Penambahan rute tol laut dari Pelabuhan Patimban ini merupakan upaya untuk melayani pengiriman barang dari wilayah Jawa Barat.
Pelabuhan Internasional Patimban merupakan salah satu Proyek Strategis Nasional (PSN), pelabuhan terbesar kedua setelah Pelabuhan Tanjung Priok.
Melalui total investasi yang dikucurkan mencapai Rp 50 triliun, Pelabuhan Patimban merupakan modal besar bagi Indonesia dan Jepang dalam menghadapi ASEAN Connectivity 2025.
Pelabuhan yang berlokasi di Subang, Jawa Barat itu langsung melayani kegiatan ekspor perdana produk otomotif sebanyak 140 unit kendaraan.

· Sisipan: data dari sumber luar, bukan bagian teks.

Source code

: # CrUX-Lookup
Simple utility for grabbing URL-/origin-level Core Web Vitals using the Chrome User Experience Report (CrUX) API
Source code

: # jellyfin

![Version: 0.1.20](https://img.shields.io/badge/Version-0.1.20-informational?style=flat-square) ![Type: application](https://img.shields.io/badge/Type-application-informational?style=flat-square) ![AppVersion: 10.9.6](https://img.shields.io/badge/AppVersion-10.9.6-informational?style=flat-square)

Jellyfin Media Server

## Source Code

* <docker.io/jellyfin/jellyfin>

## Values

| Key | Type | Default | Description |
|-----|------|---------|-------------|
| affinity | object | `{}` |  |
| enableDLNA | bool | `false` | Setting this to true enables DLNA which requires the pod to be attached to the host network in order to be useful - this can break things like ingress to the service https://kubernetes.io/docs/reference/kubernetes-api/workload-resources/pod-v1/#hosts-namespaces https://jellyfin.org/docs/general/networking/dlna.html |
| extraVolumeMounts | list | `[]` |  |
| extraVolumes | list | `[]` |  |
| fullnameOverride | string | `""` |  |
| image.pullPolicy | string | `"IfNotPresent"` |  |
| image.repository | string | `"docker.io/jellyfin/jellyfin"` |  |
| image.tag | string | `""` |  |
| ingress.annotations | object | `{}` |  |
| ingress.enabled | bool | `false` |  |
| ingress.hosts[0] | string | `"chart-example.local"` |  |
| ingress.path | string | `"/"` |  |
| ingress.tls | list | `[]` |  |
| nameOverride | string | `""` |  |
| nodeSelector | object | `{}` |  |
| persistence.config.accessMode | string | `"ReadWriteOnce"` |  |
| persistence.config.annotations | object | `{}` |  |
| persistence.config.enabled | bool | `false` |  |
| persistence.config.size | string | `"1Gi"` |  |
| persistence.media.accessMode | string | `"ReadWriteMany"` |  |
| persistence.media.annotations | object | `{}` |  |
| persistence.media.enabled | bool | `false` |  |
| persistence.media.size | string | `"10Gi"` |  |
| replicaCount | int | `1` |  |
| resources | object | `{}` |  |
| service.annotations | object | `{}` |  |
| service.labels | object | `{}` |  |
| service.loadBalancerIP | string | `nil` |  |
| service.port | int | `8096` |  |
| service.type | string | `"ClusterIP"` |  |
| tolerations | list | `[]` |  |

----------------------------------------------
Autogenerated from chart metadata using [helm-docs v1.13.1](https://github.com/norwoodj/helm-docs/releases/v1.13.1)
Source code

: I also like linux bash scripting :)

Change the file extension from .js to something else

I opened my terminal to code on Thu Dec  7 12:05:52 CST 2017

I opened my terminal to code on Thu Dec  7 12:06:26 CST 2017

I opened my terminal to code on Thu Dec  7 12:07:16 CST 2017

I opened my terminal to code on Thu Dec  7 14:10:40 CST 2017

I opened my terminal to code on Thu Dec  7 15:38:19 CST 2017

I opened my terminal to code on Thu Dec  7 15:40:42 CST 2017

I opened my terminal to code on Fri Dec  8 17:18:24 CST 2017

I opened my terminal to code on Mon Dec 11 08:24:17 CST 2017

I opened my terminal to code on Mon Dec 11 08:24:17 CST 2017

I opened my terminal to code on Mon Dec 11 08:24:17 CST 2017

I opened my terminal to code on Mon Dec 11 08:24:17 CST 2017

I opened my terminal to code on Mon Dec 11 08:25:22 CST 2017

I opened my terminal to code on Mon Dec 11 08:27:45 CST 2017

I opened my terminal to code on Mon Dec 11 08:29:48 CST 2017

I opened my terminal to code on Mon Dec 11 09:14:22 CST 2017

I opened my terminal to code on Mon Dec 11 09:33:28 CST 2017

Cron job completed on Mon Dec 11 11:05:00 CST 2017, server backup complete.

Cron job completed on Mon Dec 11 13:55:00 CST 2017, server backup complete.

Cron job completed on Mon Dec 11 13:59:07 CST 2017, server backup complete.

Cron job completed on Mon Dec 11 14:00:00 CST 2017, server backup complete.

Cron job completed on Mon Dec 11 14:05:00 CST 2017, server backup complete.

Pelabuhan Patimban diharapkan menjadi layanan rantai pasokan terintegrasi pertama atau the first integrated supply chain port di Indonesia.
Pelabuhan Patimban yang disinergikan dengan Pelabuhan Tanjung Priok diharapkan dapat mengefisiensikan waktu dan biaya logistik.
Menurut Menhub, dengan disinergikan menjadi satu kawasan, Patimban diprediksi akan menjadi salah satu kekuatan ekonomi yang sangat baik
Jangan sampai rencana membangun kota metropolitan di wilayah tersebut justru berakibat mengganggu aktivitas logistik dari dan ke pelabuhan Patimban.